*INFORMATION SHOWN:*
= = = =

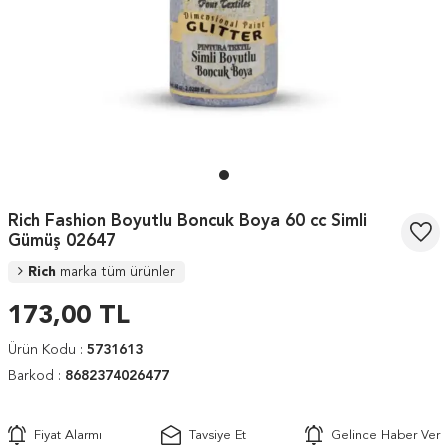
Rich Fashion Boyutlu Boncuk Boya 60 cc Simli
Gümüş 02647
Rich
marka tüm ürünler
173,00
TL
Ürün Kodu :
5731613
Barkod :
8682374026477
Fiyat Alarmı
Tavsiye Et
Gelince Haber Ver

= = = =

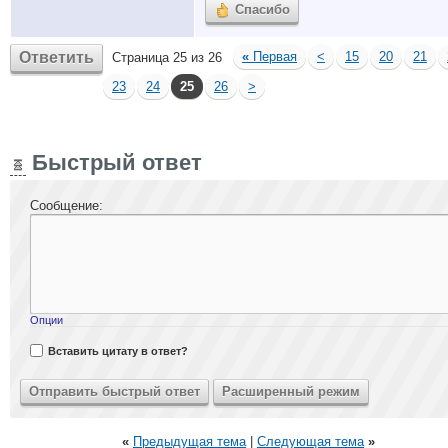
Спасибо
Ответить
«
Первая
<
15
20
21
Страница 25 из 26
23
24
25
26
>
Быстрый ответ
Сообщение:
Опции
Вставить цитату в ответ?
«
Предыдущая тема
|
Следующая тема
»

= = = =

*WORK REQUEST:*
Report every line of the listing that contains the string "Rich".

*YOUR SOLUTION:*
Rich Fashion Boyutlu Boncuk Boya 60 cc Simli
Rich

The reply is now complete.